▶ [Text shown]:
· · · ·

9.2. Overlay network ¶

9.2.1. Logarithmic distance ¶

The distance metric \(MSB(x, y)\) of two equal length byte sequences \(x\) an \(y\) is the value of the binary integer cast of \(x XOR y\) (bitwise xor). The binary cast is big endian: most significant bit first (=MSB).

\(Proximity(x, y)\) is a discrete logarithmic scaling of the MSB distance. It is defined as the reverse rank of the integer part of the base 2 logarithm of the distance. It is calculated by counting the number of common leading zeros in the (MSB) binary representation of \(x XOR y\) (0 farthest, 255 closest, 256 self).

Taking the proximity order relative to a fix point \(x\) classifies the points in the space (byte sequences of length \(n\)) into bins. Items in each are at most half as distant from \(x\) as items in the previous bin. Given a sample of uniformly distributed items (a hash function over arbitrary sequence) the proximity scale maps onto series of subsets with cardinalities on a negative exponential scale.

It also has the property that any two addresses belonging to the same bin are at most half as distant from each other as they are from \(x\).

If we think of a random sample of items in the bins as connections in a network of interconnected nodes, then relative proximity can serve as the basis for local decisions for graph traversal where the task is to find a route between two points. Since on every hop, the finite distance halves, as long as each relevant bin is non-empty, there is a guaranteed constant maximum limit on the number of hops needed to reach one node from the other.

9.2.2. Kademlia topology ¶

Swarm uses the ethereum devp2p rlpx suite as the transport layer of the underlay network. This uncommon variant allows semi-stable peer connections (over TCP), with authenticated, encrypted, synchronous data streams.

We say that a node has kademlia connectivity if (1) it is connected to at least one node for each proximity order up to (but excluding) some maximum value \(d\) (called the saturation depth) and (2) it is connected to all nodes whose proximity order relative to the node is greater or equal to \(d\).

If each point of a connected subgraph has kademlia connectivity, then we say the subgraph has kademlia topology. In a graph with kademlia topology, (1) a path between any two points exists, (2) it can be found using only local decisions on each hop and (3) is guaranteed to terminate in no more steps than the depth of the destination plus one.

· · · ·

▶ [Record excerpts]:

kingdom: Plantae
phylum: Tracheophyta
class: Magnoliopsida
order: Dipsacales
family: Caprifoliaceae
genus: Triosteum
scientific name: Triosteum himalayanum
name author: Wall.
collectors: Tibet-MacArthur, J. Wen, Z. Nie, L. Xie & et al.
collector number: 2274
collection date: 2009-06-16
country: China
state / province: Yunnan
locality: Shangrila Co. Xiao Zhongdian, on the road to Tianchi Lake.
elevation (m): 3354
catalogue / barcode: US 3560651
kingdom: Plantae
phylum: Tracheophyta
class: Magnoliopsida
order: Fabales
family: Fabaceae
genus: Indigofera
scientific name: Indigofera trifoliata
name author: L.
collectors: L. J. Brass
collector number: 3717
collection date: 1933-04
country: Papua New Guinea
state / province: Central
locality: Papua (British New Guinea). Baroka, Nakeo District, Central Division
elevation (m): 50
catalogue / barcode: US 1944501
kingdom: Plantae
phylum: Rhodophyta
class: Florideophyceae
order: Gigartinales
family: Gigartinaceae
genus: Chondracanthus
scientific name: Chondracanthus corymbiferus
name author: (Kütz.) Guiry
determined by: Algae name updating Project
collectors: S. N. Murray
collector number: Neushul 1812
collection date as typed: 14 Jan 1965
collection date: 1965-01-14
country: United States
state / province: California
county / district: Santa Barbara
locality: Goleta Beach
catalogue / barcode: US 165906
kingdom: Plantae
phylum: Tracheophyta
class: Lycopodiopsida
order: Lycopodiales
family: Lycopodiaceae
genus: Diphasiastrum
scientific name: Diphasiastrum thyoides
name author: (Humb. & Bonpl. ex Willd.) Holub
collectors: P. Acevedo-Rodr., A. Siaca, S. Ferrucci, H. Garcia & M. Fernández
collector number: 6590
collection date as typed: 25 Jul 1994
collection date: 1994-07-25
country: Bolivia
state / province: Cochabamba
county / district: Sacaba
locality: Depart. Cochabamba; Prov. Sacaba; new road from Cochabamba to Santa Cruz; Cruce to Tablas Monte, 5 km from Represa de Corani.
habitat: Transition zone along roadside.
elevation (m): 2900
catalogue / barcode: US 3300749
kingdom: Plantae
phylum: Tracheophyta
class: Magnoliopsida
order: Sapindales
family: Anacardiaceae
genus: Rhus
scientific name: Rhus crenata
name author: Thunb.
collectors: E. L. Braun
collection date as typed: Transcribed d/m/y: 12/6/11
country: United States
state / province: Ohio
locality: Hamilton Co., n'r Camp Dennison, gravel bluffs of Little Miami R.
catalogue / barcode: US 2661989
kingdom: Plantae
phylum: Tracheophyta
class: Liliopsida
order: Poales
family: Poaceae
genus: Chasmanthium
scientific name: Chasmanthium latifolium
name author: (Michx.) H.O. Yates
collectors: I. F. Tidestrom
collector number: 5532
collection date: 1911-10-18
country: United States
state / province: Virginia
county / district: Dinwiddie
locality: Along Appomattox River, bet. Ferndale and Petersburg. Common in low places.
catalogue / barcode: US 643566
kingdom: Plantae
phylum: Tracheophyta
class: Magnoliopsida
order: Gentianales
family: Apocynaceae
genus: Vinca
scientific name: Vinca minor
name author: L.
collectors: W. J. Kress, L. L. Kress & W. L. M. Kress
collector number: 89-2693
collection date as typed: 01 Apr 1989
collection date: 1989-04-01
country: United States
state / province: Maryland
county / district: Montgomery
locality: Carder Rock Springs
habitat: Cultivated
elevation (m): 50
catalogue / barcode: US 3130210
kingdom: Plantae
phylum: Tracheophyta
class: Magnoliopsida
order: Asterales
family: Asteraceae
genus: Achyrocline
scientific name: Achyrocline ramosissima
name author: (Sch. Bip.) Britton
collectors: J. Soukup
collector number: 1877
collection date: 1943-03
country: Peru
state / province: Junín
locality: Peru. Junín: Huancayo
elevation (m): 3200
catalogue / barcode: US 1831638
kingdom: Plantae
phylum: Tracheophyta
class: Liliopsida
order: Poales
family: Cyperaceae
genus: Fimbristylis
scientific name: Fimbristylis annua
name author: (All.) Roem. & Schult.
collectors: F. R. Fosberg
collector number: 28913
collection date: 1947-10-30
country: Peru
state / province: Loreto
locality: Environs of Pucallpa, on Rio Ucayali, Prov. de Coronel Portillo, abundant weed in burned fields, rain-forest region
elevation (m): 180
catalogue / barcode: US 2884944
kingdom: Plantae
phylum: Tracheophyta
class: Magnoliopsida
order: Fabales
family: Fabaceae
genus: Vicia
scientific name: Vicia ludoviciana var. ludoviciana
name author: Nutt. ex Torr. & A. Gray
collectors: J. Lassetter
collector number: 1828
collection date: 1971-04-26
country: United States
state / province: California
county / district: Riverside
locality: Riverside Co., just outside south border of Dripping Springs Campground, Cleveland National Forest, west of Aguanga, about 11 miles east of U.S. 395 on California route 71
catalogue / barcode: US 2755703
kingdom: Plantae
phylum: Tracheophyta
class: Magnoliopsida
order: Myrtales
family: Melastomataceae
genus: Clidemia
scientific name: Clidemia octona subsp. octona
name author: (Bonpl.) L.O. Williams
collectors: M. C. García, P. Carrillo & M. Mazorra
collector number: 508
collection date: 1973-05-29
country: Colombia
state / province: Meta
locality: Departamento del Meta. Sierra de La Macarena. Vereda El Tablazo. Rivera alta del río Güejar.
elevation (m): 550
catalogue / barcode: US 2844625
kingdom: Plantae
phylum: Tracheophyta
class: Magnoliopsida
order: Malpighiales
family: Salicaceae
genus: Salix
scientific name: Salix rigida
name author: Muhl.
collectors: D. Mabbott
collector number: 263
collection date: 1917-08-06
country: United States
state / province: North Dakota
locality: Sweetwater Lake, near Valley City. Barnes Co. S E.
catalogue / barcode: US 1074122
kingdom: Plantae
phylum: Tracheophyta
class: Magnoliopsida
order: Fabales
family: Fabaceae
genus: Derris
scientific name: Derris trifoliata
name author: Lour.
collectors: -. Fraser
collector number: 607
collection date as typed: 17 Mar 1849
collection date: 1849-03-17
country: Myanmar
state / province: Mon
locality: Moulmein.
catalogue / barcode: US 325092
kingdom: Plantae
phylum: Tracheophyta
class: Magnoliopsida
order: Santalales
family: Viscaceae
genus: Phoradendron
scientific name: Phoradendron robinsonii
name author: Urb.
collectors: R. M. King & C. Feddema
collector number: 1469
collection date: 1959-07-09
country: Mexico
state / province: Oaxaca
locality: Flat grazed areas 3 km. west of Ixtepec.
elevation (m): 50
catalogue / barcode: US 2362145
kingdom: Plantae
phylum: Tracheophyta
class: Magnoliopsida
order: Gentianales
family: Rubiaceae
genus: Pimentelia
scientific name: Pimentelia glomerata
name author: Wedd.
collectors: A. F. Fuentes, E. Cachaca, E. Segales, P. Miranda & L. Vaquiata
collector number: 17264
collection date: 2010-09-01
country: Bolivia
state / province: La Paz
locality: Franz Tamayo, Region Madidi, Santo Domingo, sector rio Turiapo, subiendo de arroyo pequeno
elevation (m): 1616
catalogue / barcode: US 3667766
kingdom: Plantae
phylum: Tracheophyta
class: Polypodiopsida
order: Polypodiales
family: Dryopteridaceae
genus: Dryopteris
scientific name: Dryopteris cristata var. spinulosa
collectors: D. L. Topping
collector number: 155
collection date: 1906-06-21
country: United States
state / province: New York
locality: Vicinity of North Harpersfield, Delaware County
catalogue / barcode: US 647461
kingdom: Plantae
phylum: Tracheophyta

· · · ·

▶ [Direction 1]: Output the passage of the overlay network text starting with "Swarm uses the" and going on through "synchronous data streams.".
▶ [Direction 2]: In the overlay network text, what does Swarm use as the transport layer of the underlay network?
▶ [Direction 3]: List every property that the overlay network text attributes to a graph with kademlia topology.

▶ [Final answer 1]:
Swarm uses the ethereum devp2p rlpx suite as the transport layer of the underlay network. This uncommon variant allows semi-stable peer connections (over TCP), with authenticated, encrypted, synchronous data streams.

▶ [Final answer 2]: The ethereum devp2p rlpx suite.

▶ [Final answer 3]:
- A path between any two points exists.
- The path can be found using only local decisions on each hop.
- The path is guaranteed to terminate in no more steps than the depth of the destination plus one.